My mind jumps backwards and forwards – random images and memories of things you taught me. Scotland Bridge Road means pastry to me – you teaching me how to make it from scratch. Cold hands make good pastry. It seemed so amazing that you'd have the time and inclination to teach me. I felt so important in your eyes. Worthy and clever. I am so grateful for that. I am sad to think how much I needed that. What on earth would I have done without you – what would have become of me?
I first learned about comfrey from you in that house of yours. I have never been able to hear the word and not think automatically of you. Your stand-by for all manner of ailments. You tried to sell me on that stuff for years.
Me at 5 and 7 and 10 – making things with paper at Gran's dining room table. Painstakingly sewing the spines into flimsy little books you'd shown us how to make. You made me feel proud of myself. I could always tell you meant it when you congratulated my attempts.
As I write all this down, my fingers can't keep pace with the words and images that bombard me. I remember, randomly:
Your contact lenses. Green or blue, depending on your mood and your clothes. I wanted some so desperately. To be like you. Your eyes pale blue without their magic, then transformed so deep and bright with them in. I used to squirm away watching you put them in but wouldn't have missed the chance to be near you, with you.
The Beatles – scrapbooks and records stashed safely in your bedroom cupboard – treasures we were allowed to share and revere with you.
Your nose – so you. Just you. You were so confident, proud of who you were, of your heritage.
The Rock Island Line and The Flint Gate pub in Weybridge and the cafe with ice cream that you mixed up smooth for us.
Husbands. The less said, the better. How I despised that second one.
How brown you'd go in the sun.
Your hair. Frizzy a lot of the time.
Your middle name. Poirrette. It seemed utterly exotic to me. And that spelling rhyme – Two Rs, two Es, two Ts, an I, an O and a P. Or something like that, anyway.
Black coffee. No sugar. Dash of cold water. Cup after cup. You made yourself two mugs in the morning – one with a dash of cold to drink straight away and one without to stay hot for longer.
Your absolute adoration of Sam.
Givenchy perfume. Distinctively you.

* Assigned task A *
In the memoir passage, what middle name is mentioned?
* Assigned task B *
Reproduce the memoir passage word for word from "Husbands. The less" to "like that, anyway.".
The records that come after the memoir passage are separate material.

* Stored data *
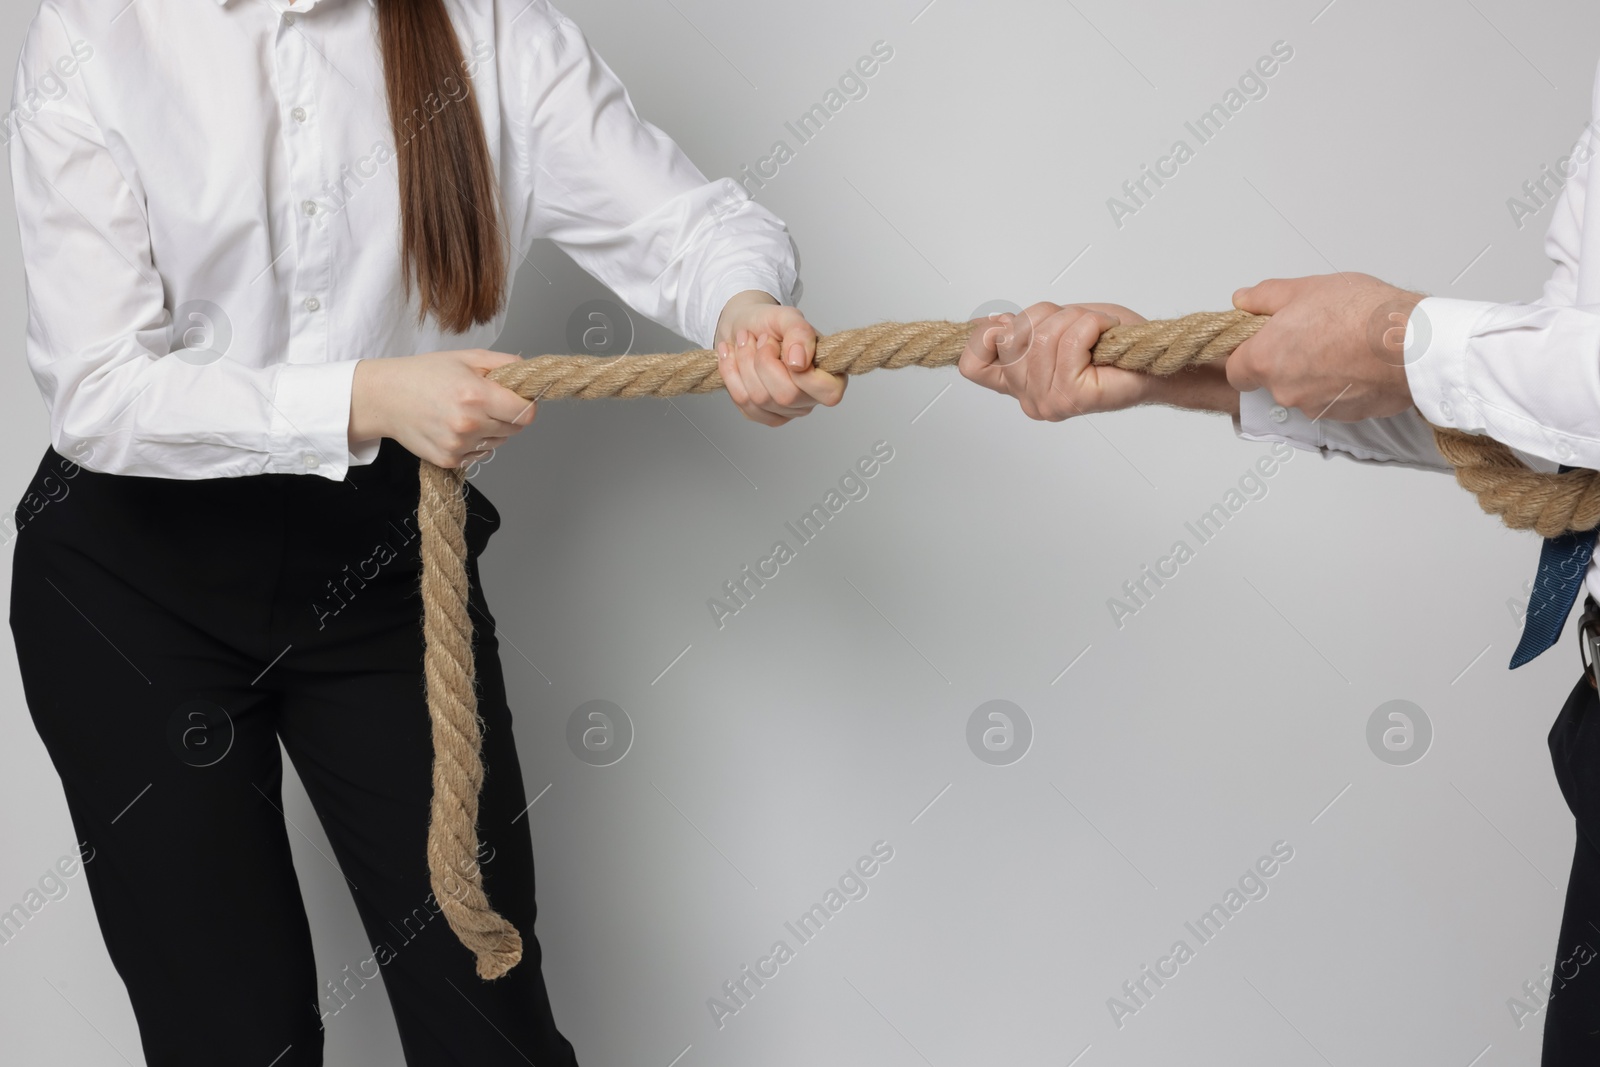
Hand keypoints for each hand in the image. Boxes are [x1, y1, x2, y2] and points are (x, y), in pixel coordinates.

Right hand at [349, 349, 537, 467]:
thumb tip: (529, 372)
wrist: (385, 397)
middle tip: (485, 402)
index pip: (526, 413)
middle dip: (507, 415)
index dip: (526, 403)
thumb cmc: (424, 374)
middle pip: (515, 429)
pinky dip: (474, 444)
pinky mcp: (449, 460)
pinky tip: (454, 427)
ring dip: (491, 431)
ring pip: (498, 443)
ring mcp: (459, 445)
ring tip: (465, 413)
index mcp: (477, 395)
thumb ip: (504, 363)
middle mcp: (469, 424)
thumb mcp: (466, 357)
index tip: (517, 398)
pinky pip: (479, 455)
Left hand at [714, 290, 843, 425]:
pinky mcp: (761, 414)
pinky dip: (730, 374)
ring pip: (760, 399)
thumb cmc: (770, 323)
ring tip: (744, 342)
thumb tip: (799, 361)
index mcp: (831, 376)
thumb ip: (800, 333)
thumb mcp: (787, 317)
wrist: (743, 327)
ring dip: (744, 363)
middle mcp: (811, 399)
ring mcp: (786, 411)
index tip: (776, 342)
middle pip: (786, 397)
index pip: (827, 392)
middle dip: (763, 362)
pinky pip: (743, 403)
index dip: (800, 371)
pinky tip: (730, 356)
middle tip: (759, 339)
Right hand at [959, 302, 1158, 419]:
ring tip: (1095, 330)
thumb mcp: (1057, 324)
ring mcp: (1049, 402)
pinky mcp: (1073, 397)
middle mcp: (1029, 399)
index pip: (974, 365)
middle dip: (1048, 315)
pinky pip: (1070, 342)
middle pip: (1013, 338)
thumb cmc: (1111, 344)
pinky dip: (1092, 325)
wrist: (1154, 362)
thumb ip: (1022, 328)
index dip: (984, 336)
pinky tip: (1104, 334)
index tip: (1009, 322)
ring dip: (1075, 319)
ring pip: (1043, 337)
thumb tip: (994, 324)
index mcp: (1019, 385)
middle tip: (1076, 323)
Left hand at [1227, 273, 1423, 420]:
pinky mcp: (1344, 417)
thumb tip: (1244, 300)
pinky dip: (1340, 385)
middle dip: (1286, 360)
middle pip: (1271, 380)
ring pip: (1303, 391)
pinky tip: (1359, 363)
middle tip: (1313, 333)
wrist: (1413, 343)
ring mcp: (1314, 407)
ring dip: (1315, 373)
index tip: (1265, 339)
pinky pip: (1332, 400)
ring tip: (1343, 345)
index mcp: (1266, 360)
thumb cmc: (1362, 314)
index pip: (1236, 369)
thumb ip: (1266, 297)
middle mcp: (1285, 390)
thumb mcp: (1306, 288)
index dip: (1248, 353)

* Response box A *
Poirrette.

* Response box B *
Husbands. The less said, the better. How I despised that second one.
How brown you'd go in the sun.
Your hair. Frizzy a lot of the time.
Your middle name. Poirrette. It seemed utterly exotic to me. And that spelling rhyme – Two Rs, two Es, two Ts, an I, an O and a P. Or something like that, anyway.